Tunisie : Les démocrates musulmans remportent les élections législatives

Le parti Ennahdha a remporté dimanche les élections législatives tunisiennes de 2019 avec 17,5 % des voix. Il a obtenu 52 des 217 sièges de la Chambre, ce qui le place très loin des 109 voix qu’il faudrait pour former lui-même un gouvernement. C’est la raison pour laquelle un processus long et complexe de formation du gouvernement est à prévoir.

Qalb Tounes, le parti dirigé par Nabil Karoui, vient en deuxième position avec 38 sièges. La situation n’a pas été facile avec ce parti, surtout après que son candidat à la présidence ait été emprisonné, accusé d’évasion fiscale et de blanchiment d’argent. Pendant son séjour en prison, il n’a pas fait campagne, mais cela ne l’a pas empêché d’être élu député pour Bizerte. Mercredi dernier, face au mécontentement qui a précédé les élections, Karoui a été libéré de prison afin qu’il puisse faire campagne pour le second tour de la présidentielle à “egalité des conditions” que son principal adversaire, Kais Saied.

Troisièmement, le Parti social-démocrate Attayar (« courant démocratique ») de l’activiste Mohammed Abbou a remporté 22 sièges. Par la suite, avec 21 sièges, Karama, un mouvement populiste islamiste récemment formé par Seifeddine Makhlouf, un avocat connu pour défendre les salafistes présumés, a été élu. De son côté, le Parti du Destin Libre de l’anti-islamiste Abir Moussi a remporté 17 sièges, tandis que d’autres partis, comme Errahma, n’ont obtenu aucun siège. Ces résultats confirment la fragmentation du Parlement, avec des formations profondément divergentes, annonçant des négociations difficiles pour former un gouvernement et légiférer.

Le parti gagnant a connu des changements importants depuis les élections de 2014, au cours desquelles il a obtenu 17 sièges de plus qu’à cette occasion. Il convient de rappeler qu’en 2016, lors du dixième congrès du parti Ennahda, Rachid Ghannouchi a annoncé la séparation religieuse et politique du parti. Ainsi, son parti, autrefois islamiste modéré, s’est éloigné de l’islam politique. L’une de ses principales conséquences est que les fonctionnaires qui participent à des activités religieuses ne peuvent pas siéger à Ennahda.
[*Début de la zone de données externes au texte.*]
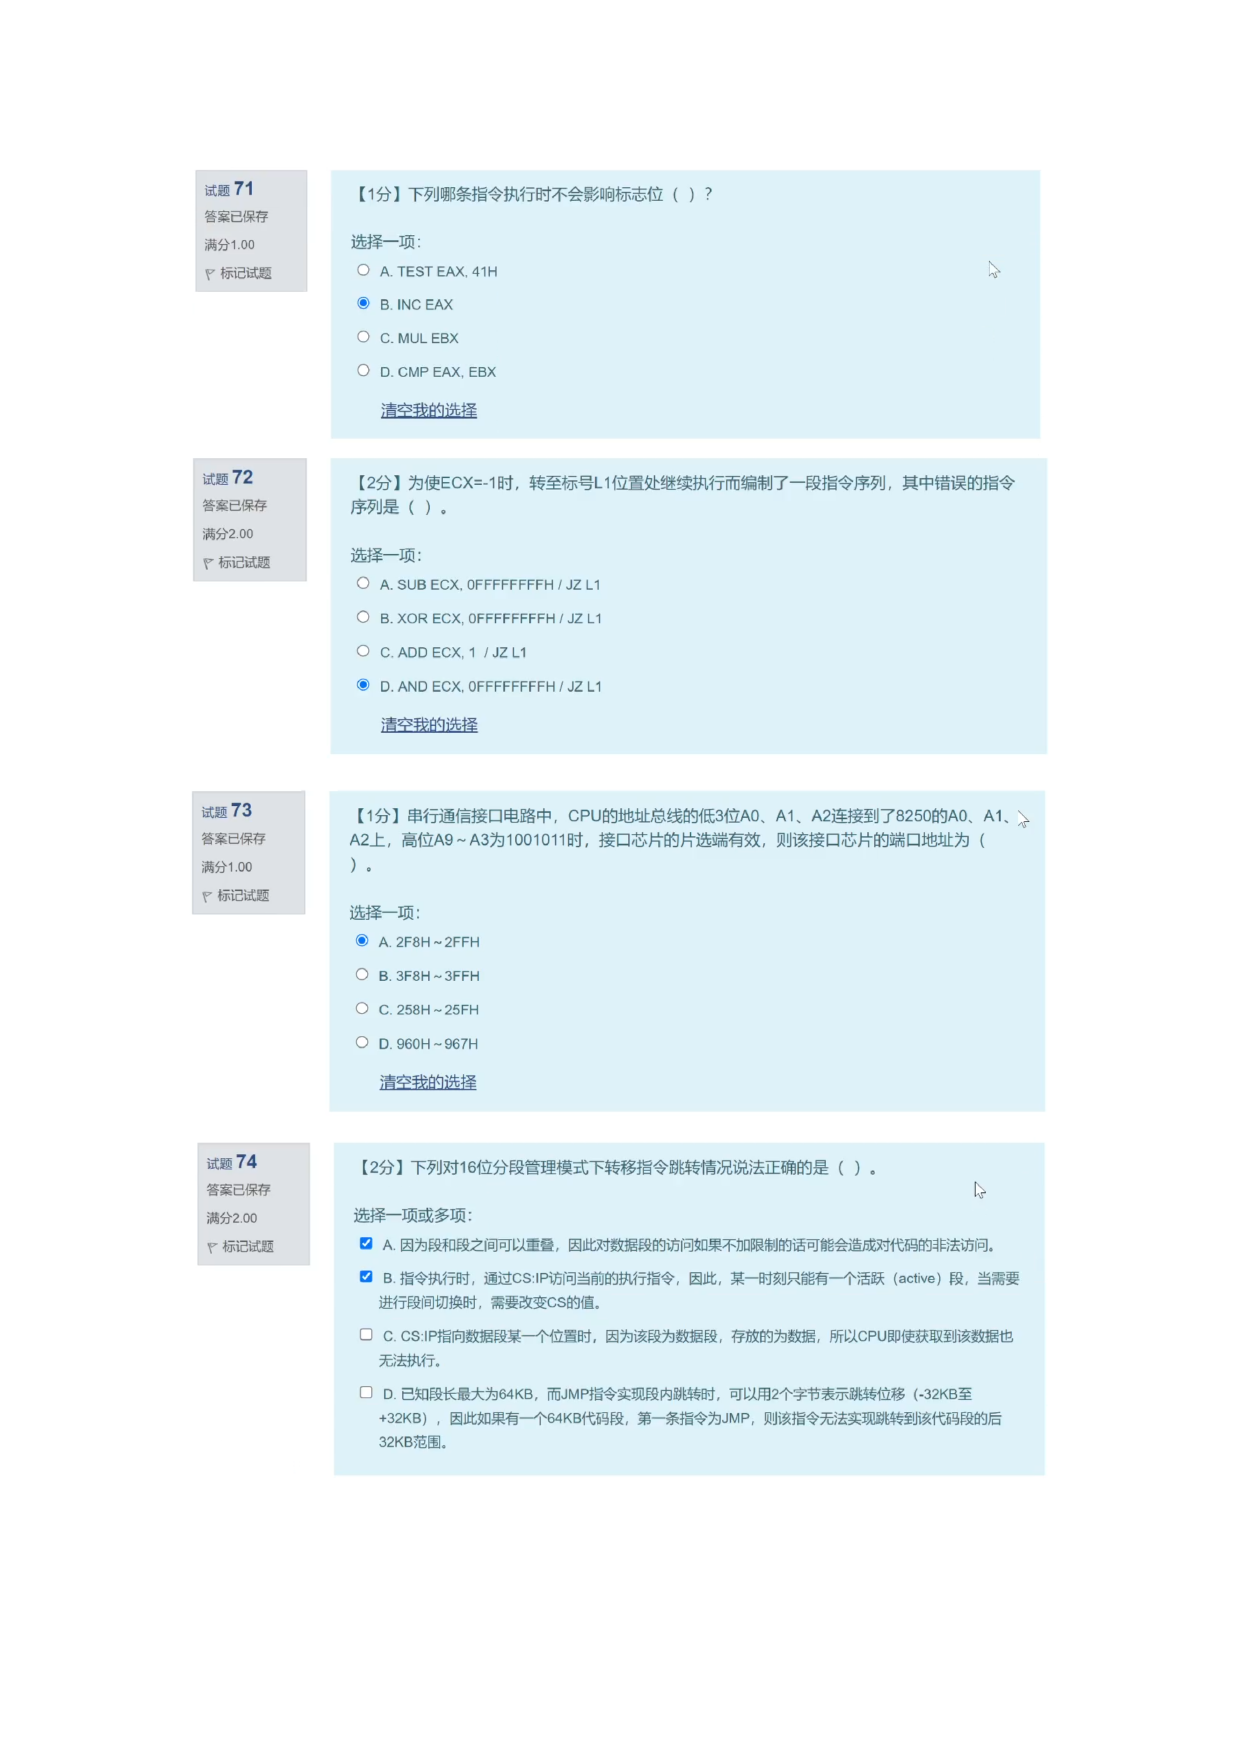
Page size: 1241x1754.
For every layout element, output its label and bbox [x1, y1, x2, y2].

picture [187, 454, 1053, 769]
picture [187, 162, 1053, 447]
picture [187, 779, 1053, 1120]
picture [187, 1137, 1053, 1486]
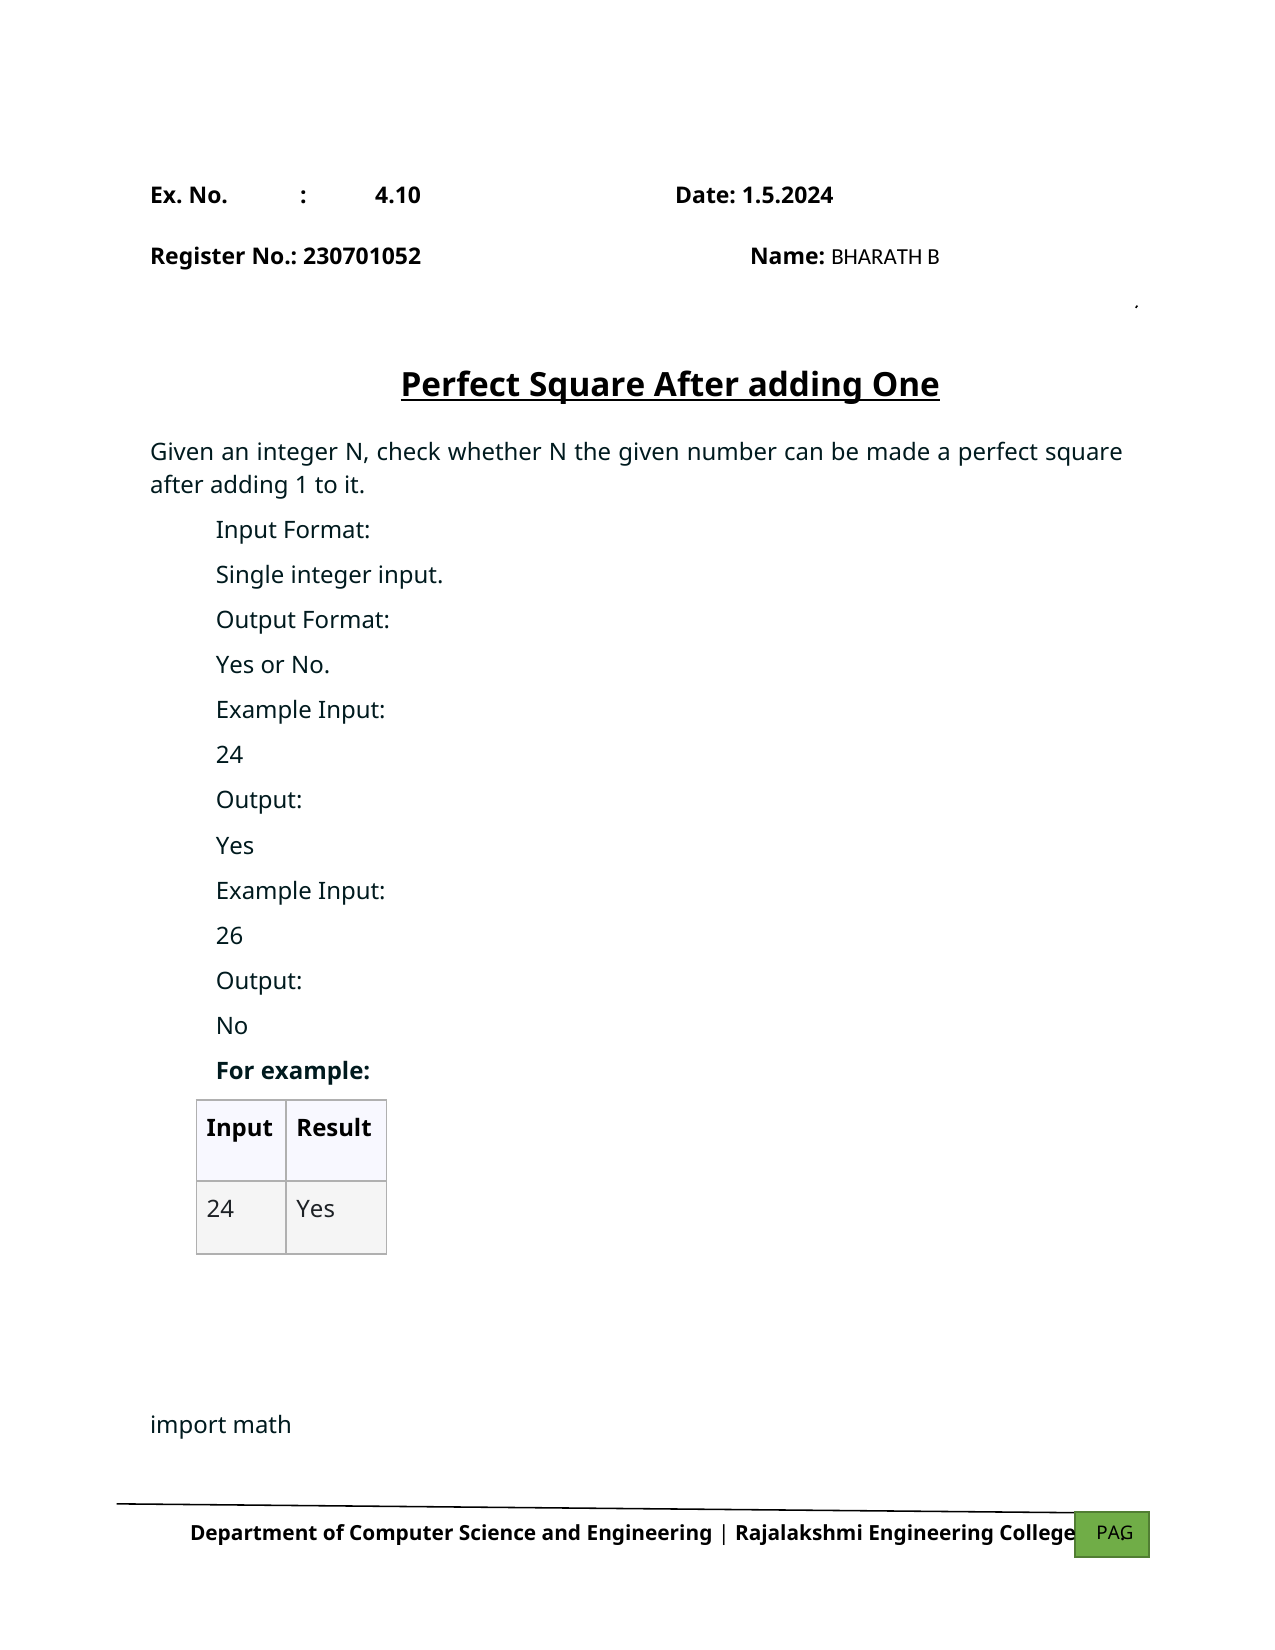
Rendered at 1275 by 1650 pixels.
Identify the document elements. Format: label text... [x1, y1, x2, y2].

text Yes or No. [216, 648, 1125, 681]
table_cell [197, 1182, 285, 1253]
text Yes [216, 828, 1125, 861]
text 24 [216, 738, 1125, 771]
text Example Input: [216, 873, 1125, 906]
text 26 [216, 919, 1125, 951]
text Given an integer N, check whether N the given number can be made a perfect square after adding 1 to it. [150, 435, 1125, 500]
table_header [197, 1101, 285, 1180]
text Output: [216, 783, 1125, 816]
text Input Format: [216, 513, 1125, 545]
text Register No.: 230701052 Name: BHARATH B [150, 239, 1125, 271]
text No [216, 1009, 1125, 1041]
text For example: [216, 1054, 1125, 1087]
text Ex. No. : 4.10 Date: 1.5.2024 [150, 179, 1125, 210]
text Output: [216, 964, 1125, 996]
text Single integer input. [216, 558, 1125, 590]
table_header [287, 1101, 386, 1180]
text import math [150, 1407, 1125, 1440]
text Perfect Square After adding One [216, 360, 1125, 406]
text Output Format: [216, 603, 1125, 636]
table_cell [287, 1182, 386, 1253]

Le deuxième jour du congrès Mehrezia Labidi, vice-présidente du parti et ancienne vice-présidente de l’Assemblée constituante tunisienne, a déclaré : « Nous sommes maintenant des démocrates musulmans ». Ce changement important n’a pas été bien accueilli par tous les électeurs religieux d’Ennahda, ce qui a eu pour effet de réduire le nombre de voix aux élections de dimanche. Cependant, l’aliénation par les électeurs a pu être inférieure à ce que le mouvement lui-même espérait, car les électeurs religieux continuent de voir que la culture interne du parti continue d’avoir une base de tradition islamiste. Comme le prévoyait déjà Monica Marks, membre du Conseil européen des relations extérieures en 2016.

Aujourd’hui, ce qui préoccupe les Tunisiens, c’est la formation du Gouvernement à un moment où les divisions parlementaires s’ajoutent à un paysage politique déjà fébrile qui épuise les citoyens. En fait, 41 % seulement des électeurs inscrits se sont présentés aux urnes. Basma Zoghbi, un travailleur de la municipalité tunisienne, parlait avec tristesse de cette question : « Après la révolution, nous étions tous optimistes et nous avions de grands espoirs. Mais aujourd’hui, l’espoir a considérablement diminué à la suite des résultats désastreux des gouvernants et de l’ancien parlement ». Huit années se sont écoulées depuis que les Tunisiens ont mis fin à des décennies de gouvernement autocratique et apporté la démocratie. Nombreux sont ceux qui ont été déçus par l’incapacité des coalitions gouvernementales de s’attaquer à une économie faible et à des services publics déficients.

On espère qu’un gouvernement pourra bientôt être formé pour aider la Tunisie à se développer. Tout nouveau gouvernement devra faire face aux mêmes défis que ceux qui ont frappé ses prédécesseurs : chômage élevé, inflation et dette publique et un puissant syndicat qui résistent aux ajustements structurels que les prêteurs étrangers exigent.